Ezzhiliga : entre mythe et réalité
Quelle idée d’aller examiner les comptes de la commune de Ezzhiliga! C’est ce qu’ont fait les juges de la Cour des comptes, donnant du coup réalité à un village mythique du vocabulaire courant marocain.
Dans le langage courant, une expression vaguement condescendante trouve écho chez la jeunesse de Casa ou de Rabat. L’expression concerne Ezzhiliga, un village plus ou moins mythique ou lointain, presque Kafkaïen, cité pour parler d’un trou perdu, dont on n’est pas sûr qu’il existe réellement, et que peu de gens peuvent situer sur une carte. Sur ce forum par exemple, les internautes s’interrogent dans la confusion la plus totale sur l’existence même de Ezzhiliga.
Qu’ils se rassurent ! Ezzhiliga n’est pas le fruit de leur imagination collective, loin de là. Et s’il est vrai que dans le langage courant, sa seule évocation prête à sourire, c’est loin d’être le cas de sa gestion. Le dernier rapport de la cour des comptes en est la démonstration.
Ezzhiliga a été fondée en 1911 par les autorités françaises qui lui avaient alors attribué le doux nom de «Christian». Après l’indépendance, la commune a été rebaptisée selon le nom qui lui revient de droit: Ezzhiliga.
Cette charmante commune se situe sur la route nationale reliant Rabat à Oued Zem à 112 Km de la ville de Khémisset et s’étend sur une superficie de 54.990 hectares. Sa population s’élève à quelque 15.000 habitants vivant essentiellement de l’agriculture et l’élevage.
Dans ces lieux, les constructions se limitent à une hauteur de 8 mètres (RDC+1), dixit les dispositions sur l'urbanisme. En principe, cela semble peu commode. En principe seulement, car dans les faits, la commune n’a que faire des dispositions.
Entre 2008 et 2012, cette commune a délivré plusieurs autorisations de construire sans obtenir l’avis favorable de l’agence urbaine de Khémisset. Elle a aussi délivré des autorisations de construire dans cinq lotissements avant même le dépôt des dossiers et l’entame des travaux de viabilisation, et ce en l’absence des habituelles études urbanistiques et techniques préalables.
La commune n’a pas eu recours au service d’un architecte et d’un géomètre-topographe dans la conception d’un important projet, à savoir l’extension du «lotissement Al fath». Encore plus frappant, cette extension s’est faite sur un terrain qui se trouve dans la propriété du domaine privé de l’Etat, sans procéder à la régularisation de sa situation foncière.
Du coup, les brillants gestionnaires d’Ezzhiliga vendent des lots sur la base d’un prix donné alors que le coût de l’assiette foncière n’a pas encore été déterminé, «d’autant plus qu’il est improbable que l’administration des domaines de l’Etat accepte de vendre ce terrain sur la base du prix de 2,25 DH par mètre carré, à l’instar du titre mère dont la vente remonte à 1981», note malicieusement la cour des comptes.
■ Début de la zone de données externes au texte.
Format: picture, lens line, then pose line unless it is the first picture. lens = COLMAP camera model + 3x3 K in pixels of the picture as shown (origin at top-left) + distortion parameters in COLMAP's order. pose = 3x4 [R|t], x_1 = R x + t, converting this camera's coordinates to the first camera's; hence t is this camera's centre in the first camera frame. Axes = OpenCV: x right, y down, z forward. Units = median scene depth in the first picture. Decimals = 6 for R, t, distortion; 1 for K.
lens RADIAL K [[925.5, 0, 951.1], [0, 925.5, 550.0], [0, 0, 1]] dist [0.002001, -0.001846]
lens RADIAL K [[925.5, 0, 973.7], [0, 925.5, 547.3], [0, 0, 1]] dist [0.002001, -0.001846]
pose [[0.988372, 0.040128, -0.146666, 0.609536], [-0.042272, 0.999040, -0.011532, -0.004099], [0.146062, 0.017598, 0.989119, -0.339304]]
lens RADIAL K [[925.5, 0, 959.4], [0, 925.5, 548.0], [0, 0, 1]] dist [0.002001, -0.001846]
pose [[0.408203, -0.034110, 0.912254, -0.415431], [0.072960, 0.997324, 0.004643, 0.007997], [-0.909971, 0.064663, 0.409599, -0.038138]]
Une fois n’est pas coutume, la commune d’Ezzhiliga a déjà eu recours aux prestations de quelques architectes (pour un hammam et autres projets structurants). Seul hic, les heureux architectes ont été engagés en l'absence de contrats fixant leurs honoraires et obligations.
Dans la même veine, la commune a confirmé sa commande relative à des prestations architecturales en date du 26 mai 2008. On remarquera juste que l’ouverture des plis du marché des travaux n’a eu lieu qu’en date du 12 février 2008, ce qui prouve que la préparation de l’avant-projet et du dossier d’appel d’offres n’a pas été réalisée par l’architecte. Faut-il préciser que l’architecte en question n’a assisté à aucune réunion de chantier?
Cerise sur le gâteau, la Cour régionale des comptes révèle le monopole de certains, à l’instar de l’entreprise «B.A.», fournisseur privilégié de la commune en matière des fournitures de bureau, imprimés, matériaux de construction, peinture, produits de nettoyage, lampes, travaux d’aménagement des réseaux et de la restauration. Le chiffre d’affaires réalisé par B. A. avec la commune a atteint durant la période susmentionnée 12,5 MDH. Comme quoi à Ezzhiliga, la polyvalence paye.
Voilà pour ce qui est de la gestion d’Ezzhiliga. Du reste, cette commune possède de source sûre son propre festival, «comme toute région qui se respecte». Seul bémol : en tapant dans un célèbre moteur de recherche les mots «Ezzhiliga festival», aucun résultat n’apparaît.
Bref, avec tout ça, on comprend mieux pourquoi Ezzhiliga suscite des interrogations!